Despite its variability, the published information relating to age caused significant angst among social reformers, notably in relation to the Child Marriage Restraint Act of 1929. This legislation had been supported by the 1931 Census Commissioner, Hutton, who had noticed a declining trend in the custom of child marriages and saw the act as encouraging that. Eleanor Rathbone, a prominent campaigner for women's rights and a believer that the Raj authorities were not getting to grips with Indian social issues, used figures from the 1931 census to support her misguided claim that such marriages were not in decline and that the act had in fact caused a significant spike in the numbers.
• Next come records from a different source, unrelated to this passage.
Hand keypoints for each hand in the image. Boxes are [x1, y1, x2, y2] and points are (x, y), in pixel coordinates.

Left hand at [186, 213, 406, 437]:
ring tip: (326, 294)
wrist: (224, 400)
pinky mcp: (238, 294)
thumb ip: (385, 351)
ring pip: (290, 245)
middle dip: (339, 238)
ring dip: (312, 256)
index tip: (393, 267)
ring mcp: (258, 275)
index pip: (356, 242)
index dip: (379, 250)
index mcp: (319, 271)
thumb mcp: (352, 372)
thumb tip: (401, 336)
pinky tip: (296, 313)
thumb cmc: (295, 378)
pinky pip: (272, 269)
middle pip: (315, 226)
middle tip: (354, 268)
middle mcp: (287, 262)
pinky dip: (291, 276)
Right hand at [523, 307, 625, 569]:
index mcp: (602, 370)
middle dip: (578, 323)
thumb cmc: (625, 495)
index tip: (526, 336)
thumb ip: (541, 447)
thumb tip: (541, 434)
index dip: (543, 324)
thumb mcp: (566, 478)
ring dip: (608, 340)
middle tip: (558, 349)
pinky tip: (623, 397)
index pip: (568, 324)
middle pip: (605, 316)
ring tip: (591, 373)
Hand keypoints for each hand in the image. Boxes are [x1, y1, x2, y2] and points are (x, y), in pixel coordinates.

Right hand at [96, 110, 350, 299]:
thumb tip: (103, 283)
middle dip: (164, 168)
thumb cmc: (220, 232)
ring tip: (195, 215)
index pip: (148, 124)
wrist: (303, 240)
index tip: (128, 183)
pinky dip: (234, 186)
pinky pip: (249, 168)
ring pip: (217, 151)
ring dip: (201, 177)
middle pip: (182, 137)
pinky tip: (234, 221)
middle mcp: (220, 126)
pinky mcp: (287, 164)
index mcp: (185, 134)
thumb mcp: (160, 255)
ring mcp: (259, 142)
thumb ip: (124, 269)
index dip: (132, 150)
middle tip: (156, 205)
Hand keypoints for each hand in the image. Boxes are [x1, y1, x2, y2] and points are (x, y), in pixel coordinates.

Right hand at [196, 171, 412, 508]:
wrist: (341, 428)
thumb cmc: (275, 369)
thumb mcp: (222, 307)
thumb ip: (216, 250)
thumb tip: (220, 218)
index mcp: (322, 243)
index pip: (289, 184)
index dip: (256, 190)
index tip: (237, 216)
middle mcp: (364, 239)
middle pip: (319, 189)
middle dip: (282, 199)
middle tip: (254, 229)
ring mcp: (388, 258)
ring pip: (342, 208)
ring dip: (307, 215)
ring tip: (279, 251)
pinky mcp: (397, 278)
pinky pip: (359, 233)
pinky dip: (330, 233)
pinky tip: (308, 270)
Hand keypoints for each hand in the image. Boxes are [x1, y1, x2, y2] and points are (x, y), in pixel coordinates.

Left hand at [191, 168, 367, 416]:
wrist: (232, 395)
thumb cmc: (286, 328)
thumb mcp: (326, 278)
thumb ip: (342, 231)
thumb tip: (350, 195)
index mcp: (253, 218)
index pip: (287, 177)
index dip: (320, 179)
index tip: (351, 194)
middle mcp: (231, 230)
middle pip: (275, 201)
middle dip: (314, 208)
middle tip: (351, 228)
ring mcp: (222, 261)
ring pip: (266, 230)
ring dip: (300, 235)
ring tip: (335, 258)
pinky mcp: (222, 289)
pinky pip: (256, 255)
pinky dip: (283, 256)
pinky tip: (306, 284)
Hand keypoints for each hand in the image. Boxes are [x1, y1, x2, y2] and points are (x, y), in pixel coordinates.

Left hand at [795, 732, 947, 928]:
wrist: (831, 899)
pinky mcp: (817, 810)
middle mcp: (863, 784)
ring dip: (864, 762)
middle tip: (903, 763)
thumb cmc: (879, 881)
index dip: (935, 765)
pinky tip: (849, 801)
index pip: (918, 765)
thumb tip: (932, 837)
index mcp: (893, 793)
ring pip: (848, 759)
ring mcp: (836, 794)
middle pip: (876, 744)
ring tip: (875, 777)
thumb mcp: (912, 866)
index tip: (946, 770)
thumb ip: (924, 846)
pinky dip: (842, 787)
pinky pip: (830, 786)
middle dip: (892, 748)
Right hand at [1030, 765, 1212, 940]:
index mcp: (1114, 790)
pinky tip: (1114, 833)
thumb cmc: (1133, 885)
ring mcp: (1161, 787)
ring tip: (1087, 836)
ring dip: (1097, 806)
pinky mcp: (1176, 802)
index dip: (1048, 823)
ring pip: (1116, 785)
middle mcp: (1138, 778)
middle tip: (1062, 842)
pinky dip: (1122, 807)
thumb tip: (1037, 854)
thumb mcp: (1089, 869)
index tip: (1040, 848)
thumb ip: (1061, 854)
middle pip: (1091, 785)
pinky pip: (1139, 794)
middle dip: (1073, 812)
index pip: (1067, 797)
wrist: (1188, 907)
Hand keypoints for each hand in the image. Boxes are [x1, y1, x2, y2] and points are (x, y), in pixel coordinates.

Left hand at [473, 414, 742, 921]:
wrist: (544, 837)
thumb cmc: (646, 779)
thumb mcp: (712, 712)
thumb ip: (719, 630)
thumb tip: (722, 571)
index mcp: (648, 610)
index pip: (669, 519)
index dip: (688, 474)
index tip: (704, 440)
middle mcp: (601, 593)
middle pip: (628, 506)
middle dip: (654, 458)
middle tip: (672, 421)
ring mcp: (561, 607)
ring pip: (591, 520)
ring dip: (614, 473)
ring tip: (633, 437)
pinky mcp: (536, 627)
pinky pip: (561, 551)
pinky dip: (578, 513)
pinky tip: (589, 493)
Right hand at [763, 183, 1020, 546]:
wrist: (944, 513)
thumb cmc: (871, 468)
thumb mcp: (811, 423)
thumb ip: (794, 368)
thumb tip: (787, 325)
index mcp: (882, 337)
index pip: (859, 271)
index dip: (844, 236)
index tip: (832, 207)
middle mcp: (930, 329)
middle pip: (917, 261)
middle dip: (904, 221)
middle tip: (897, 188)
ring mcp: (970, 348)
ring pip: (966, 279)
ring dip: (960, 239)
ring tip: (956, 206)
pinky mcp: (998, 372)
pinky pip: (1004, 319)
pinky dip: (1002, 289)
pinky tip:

She claimed that there had been a 50 per cent increase in wives under the age of 15 and a quadrupling of wives under 5 years old since 1921, and that the lives of women were being blighted. She thought Indians incapable of helping themselves and in need of firmer instruction from British authorities, who should enforce change rather than merely encourage it. In turn, debates such as these, based on untrustworthy information, informed opinions about Indian nationalism and the role of Britain generally in the country. Rathbone herself was confronted by Rama Rau, an Indian feminist, who said that the British were simply not well-placed to understand Indian culture and that "educated Indian women were working in every province of their country to eradicate social evils and outmoded customs and prejudices, and we refused to accept the assertion that the removal of social evils in Indian society was the responsibility of the British."